Climate data for Cariamanga, elevation 1,950 m (6,400 ft) (1971–2000)
| Month | Jan | Feb | Mar | Apr | May | Jun | Jul | Aug | Sep | Oct | Nov | Dec | Year |
| Mean daily maximum °C (°F) | 23.7 (74.7) | 23.0 (73.4) | 23.0 (73.4) | 23.2 (73.8) | 24.1 (75.4) | 24.3 (75.7) | 24.6 (76.3) | 25.2 (77.4) | 25.6 (78.1) | 25.0 (77.0) | 24.1 (75.4) | 24.8 (76.6) | 24.2 (75.6) |
| Mean daily minimum °C (°F) | 12.4 (54.3) | 12.6 (54.7) | 12.1 (53.8) | 12.5 (54.5) | 11.3 (52.3) | 10.8 (51.4) | 10.4 (50.7) | 11.1 (52.0) | 11.2 (52.2) | 11.5 (52.7) | 11.0 (51.8) | 11.6 (52.9) | 11.5 (52.8) |
| Average precipitation mm (inches) | 110.0 (4.33) | 202.0 (7.95) | 294.0 (11.57) | 204.0 (8.03) | 77.0 (3.03) | 27.0 (1.06) | 7.0 (0.28) | 14.0 (0.55) | 26.0 (1.02) | 57.0 (2.24) | 50.0 (1.97) | 65.0 (2.56) | 1,133 (44.59) |
| Average relative humidity (%) | 83 | 85 | 86 | 90 | 81 | 76 | 70 | 70 | 69 | 77 | 76 | 81 | 79 |
Source: FAO

== Notable people ==
- Jerónimo Carrión (1804–1873), lawyer and statesman, President of Ecuador (1865–1867); born in Cariamanga.
- José María Riofrío y Valdivieso (1794–1877), Roman Catholic prelate; Archbishop of Quito (1861–1867).

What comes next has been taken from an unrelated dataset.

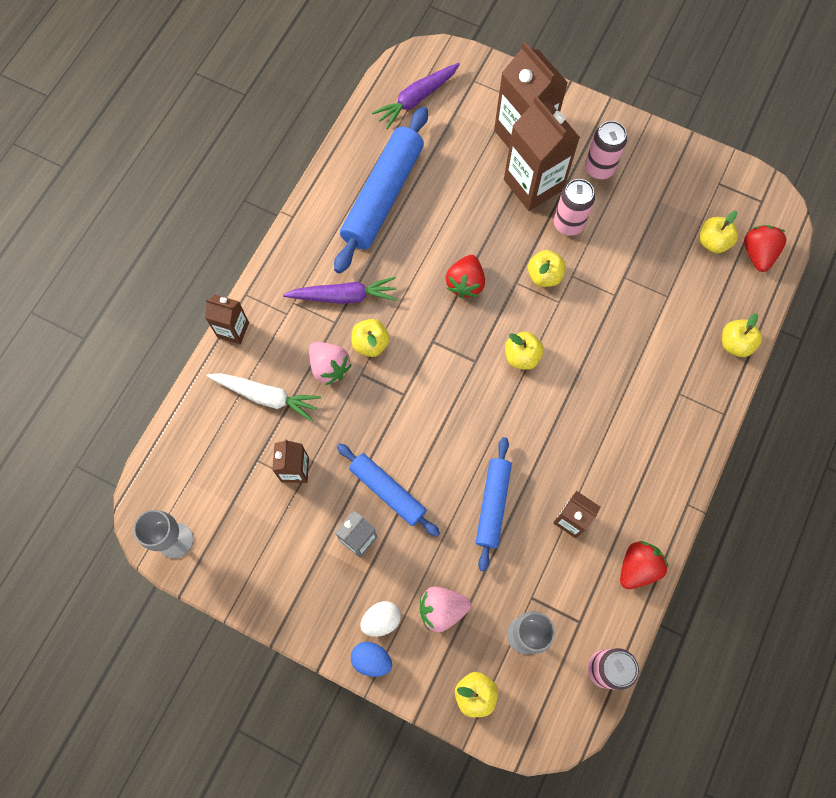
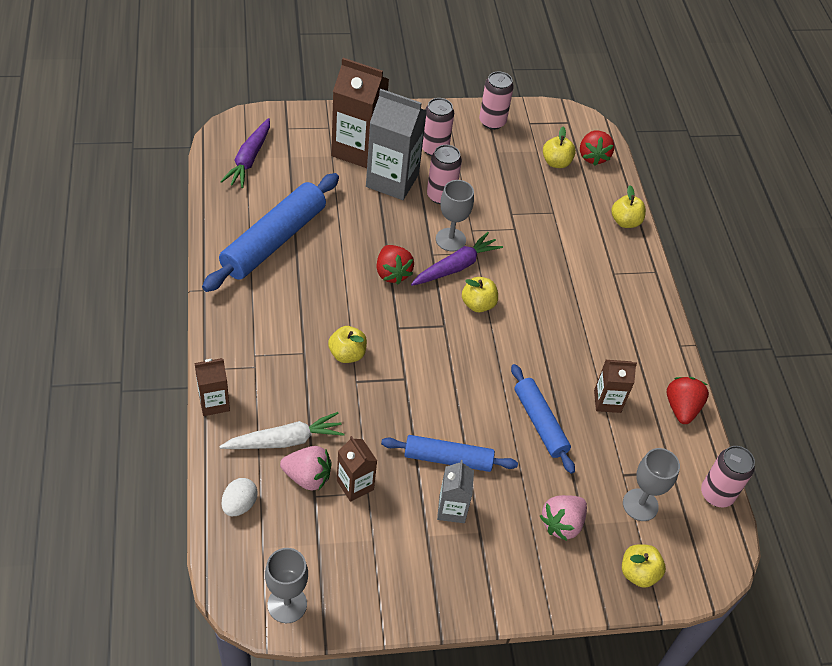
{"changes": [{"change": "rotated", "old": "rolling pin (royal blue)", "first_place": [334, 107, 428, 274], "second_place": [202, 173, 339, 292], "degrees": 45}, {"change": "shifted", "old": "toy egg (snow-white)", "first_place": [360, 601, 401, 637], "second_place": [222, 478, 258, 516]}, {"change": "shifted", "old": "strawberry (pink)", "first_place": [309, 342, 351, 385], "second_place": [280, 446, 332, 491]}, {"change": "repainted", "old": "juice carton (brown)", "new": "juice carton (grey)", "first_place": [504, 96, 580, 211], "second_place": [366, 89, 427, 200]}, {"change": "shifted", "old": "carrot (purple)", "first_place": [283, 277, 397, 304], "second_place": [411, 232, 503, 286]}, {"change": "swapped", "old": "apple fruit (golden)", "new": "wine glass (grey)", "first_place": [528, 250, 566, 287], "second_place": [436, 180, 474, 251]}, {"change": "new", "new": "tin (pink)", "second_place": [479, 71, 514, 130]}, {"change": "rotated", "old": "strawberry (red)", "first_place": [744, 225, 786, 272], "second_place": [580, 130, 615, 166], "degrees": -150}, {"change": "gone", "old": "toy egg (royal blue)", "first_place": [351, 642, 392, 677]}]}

- Moisés Oliva Jiménez (1874–1926), army general; first president of the Círculo Militar (1916); born in San Pedro Mártir de Cariamanga.
- Max Berrú (1942–2018), Ecuadorian–Chilean musician; co-founder and lead singer of Inti-Illimani; born in Cariamanga.
- Jordy Jiménez (born 1994), Olympic racewalker; born in Cariamanga.